On the basis of our findings, health coaching intervention in smoking cessation seemed to have significantly higher quit rates when combined with a pharmacotherapy plan. Given that smoking cessation is a complex behavior involving lifestyle changes, addiction symptoms, and side-effects, we do not consider health coaching to be ineffective per se, but rather an effective element of a smoking cessation program that can bolster an original medication program. Hence, the study proposes some suggestions for future studies and our medical system. Firstly, more full-time professional behavior coaching services need to be introduced in Taiwan. The current medical system greatly limits the time and effectiveness of communication between doctors and patients, and there is also a lack of adequate smoking cessation behavior counselors with rigorous training and regular fidelity supervision. Secondly, more studies on health coaching with high-quality evidence are needed. Although this study seemed to have acceptable results, the number of samples did not meet the recruiting expectations, and the research was interrupted by the restrictions which could have affected the effectiveness of the evidence in this study.

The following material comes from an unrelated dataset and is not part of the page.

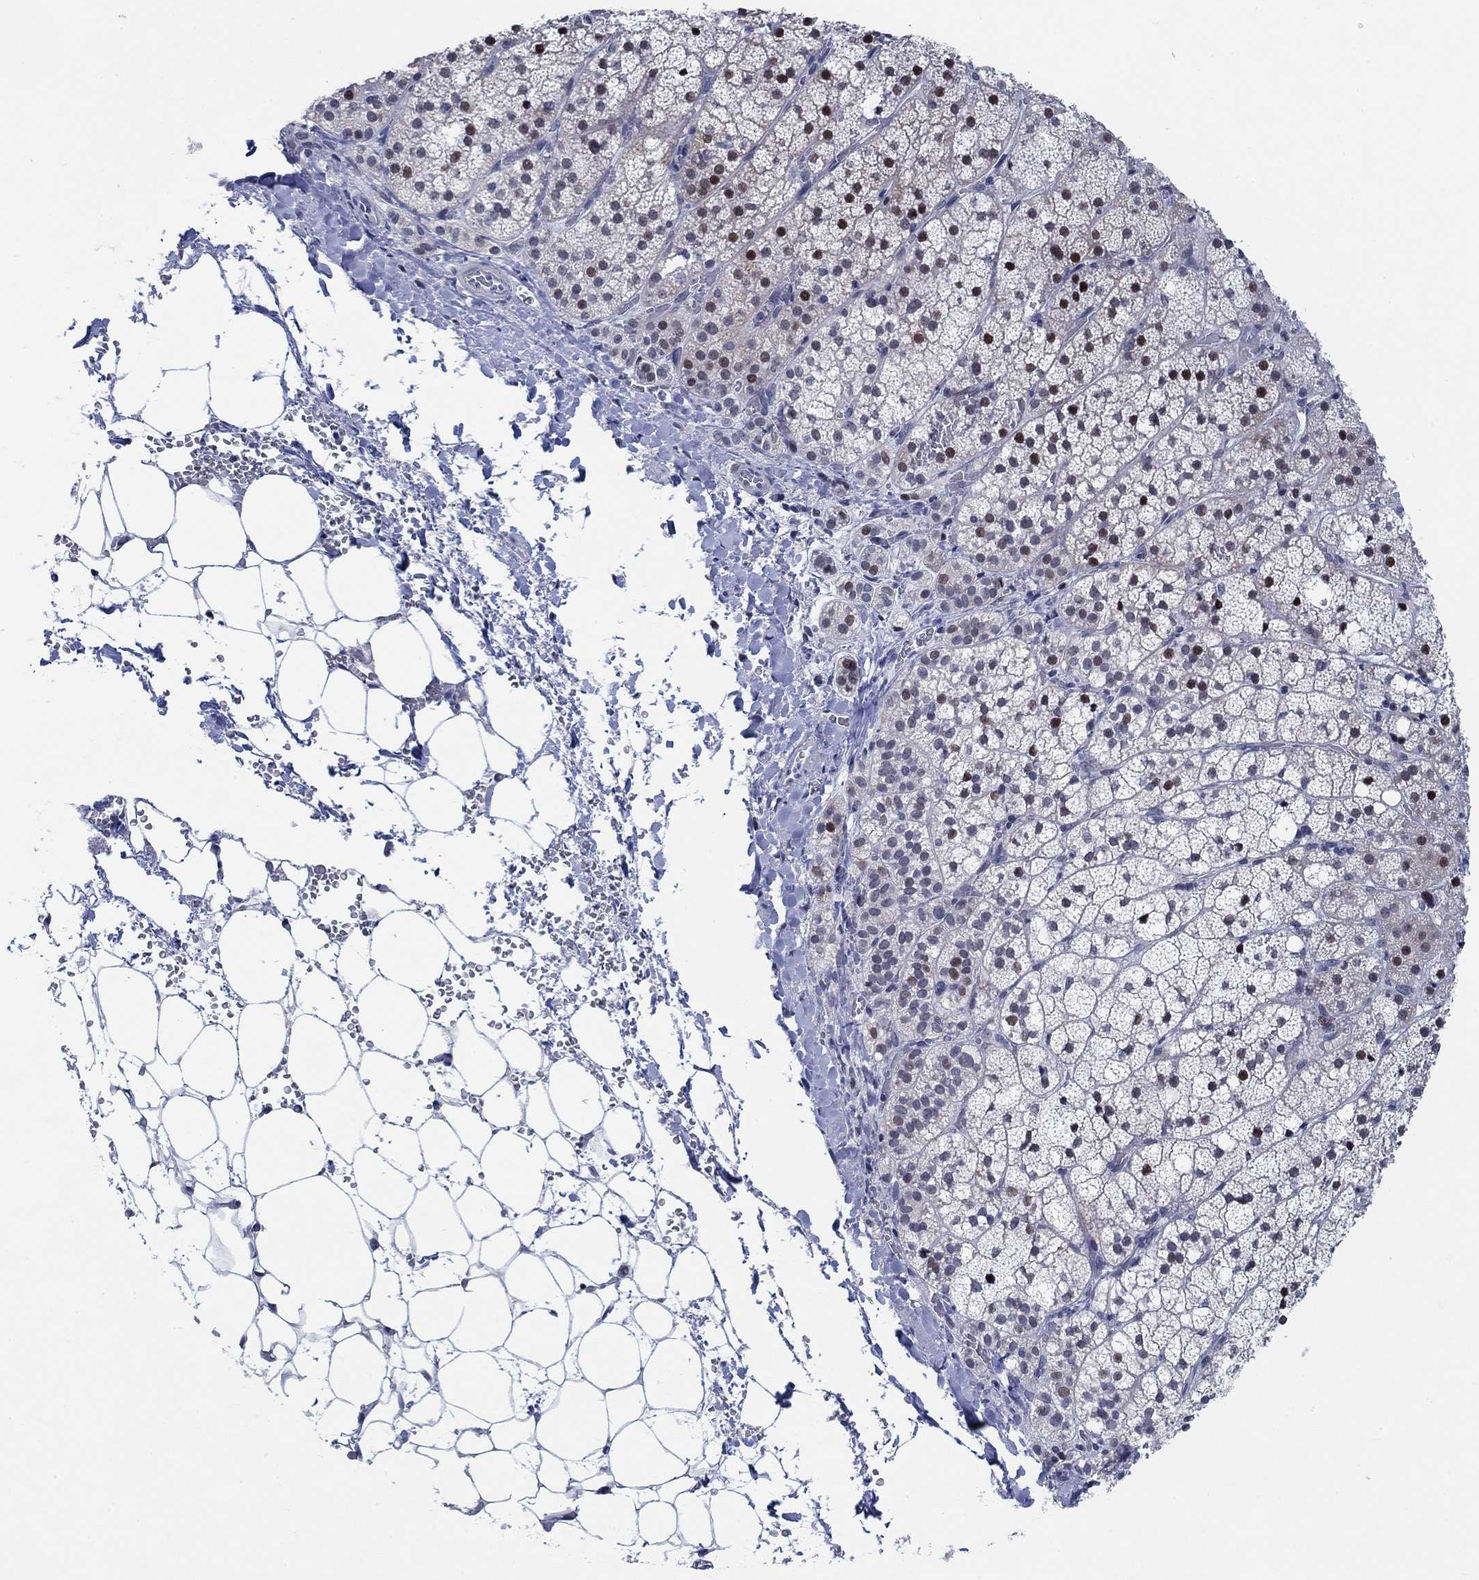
{"staining": {"intensity": "strong", "quantity": "<25%", "location": "nuclear"}, "tissue": "adrenal gland", "cell_type": "Glandular cells", "image_type": "normal", "snomed": [{"axis": "morphology", "description": "Normal tissue, NOS"}, {"axis": "topography", "description": "Adrenal gland"}], "caption": "Immunohistochemistry micrograph of unremarkable adrenal gland stained for a protein (brown), which shows medium levels of strong nuclear expression in about <25% of glandular cells.", "gene": "NEU3", "patient": {"sex": "male", "age": 53}}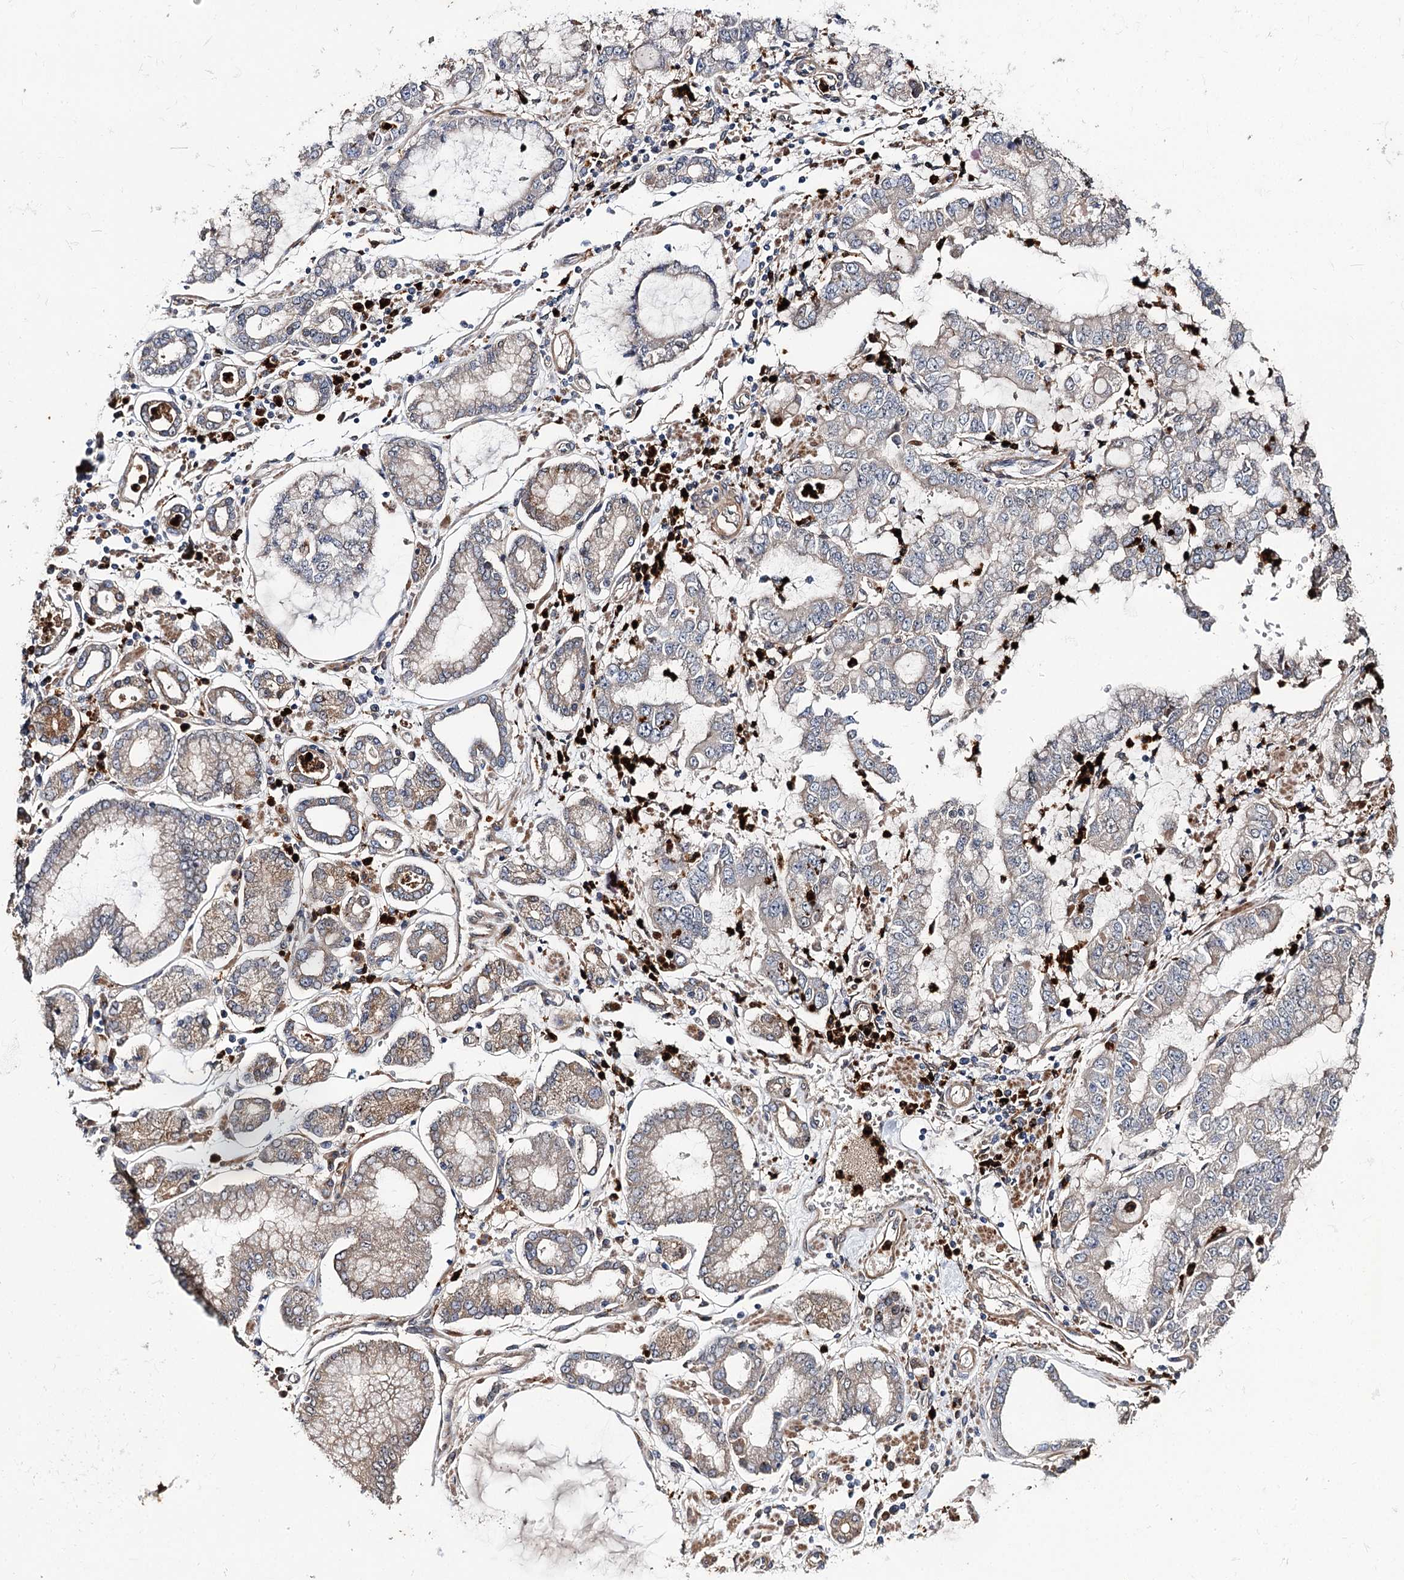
{"staining": {"intensity": "negative", "quantity": "none", "location": "none"}, "tissue": "stomach cancer", "cell_type": "Tumor cells", "image_type": "cancer", "snomed": [{"axis": "morphology", "description": "Adenocarcinoma, NOS"}, {"axis": "topography", "description": "Stomach"}], "caption": "IHC micrograph of human stomach adenocarcinoma stained for a protein (brown), which demonstrates no staining in tumor cells. (IHC, brightfield microscopy, high magnification).", "gene": "MINDY3", "patient": {"sex": "male", "age": 76}}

Although this study was not completed as scheduled, it still had some strengths. Firstly, the original randomized controlled design allowed this study to retain a certain degree of evidence, even if it was affected by some problems as described above, and smoking cessation studies specifically for diabetic patients are also quite rare. Secondly, the use of rigorously trained and certified coaches to perform the smoking cessation counseling was also one of the strengths in this research, as it may have greatly improved the quality of coaching. The training and practice fidelity of the coaches remain important factors influencing research in such behavioral interventions [
41,
42]. The small sample size was the main limitation of this study. The main reason might be that this study targeted patients with type 2 diabetes, whereby only about 10% of T2DM patients smoked, which limited the sample characteristics of this study. Secondly, another important limitation is that biochemical tests such as carbon monoxide measurements or urine cotinine tests were not used; instead, only FTND scores were used considering COVID-19 prevention during the pandemic, which might have overestimated the effect of smoking cessation. The reason for this design is mainly because that the current referral standard for smoking cessation plans in Taiwan is based on FTND scores; however, given that some studies have found that tests such as CO testing may increase the motivation of patients to quit smoking, this may be one of the standardized procedures that the Taiwan HPA can incorporate into routine smoking cessation plans in the future [
22]. It is suggested that similar studies with larger sample sizes, longer follow-up times, and more objective indicators of smoking cessation should be carried out to confirm the validity of the study’s findings in the post-COVID-19 era.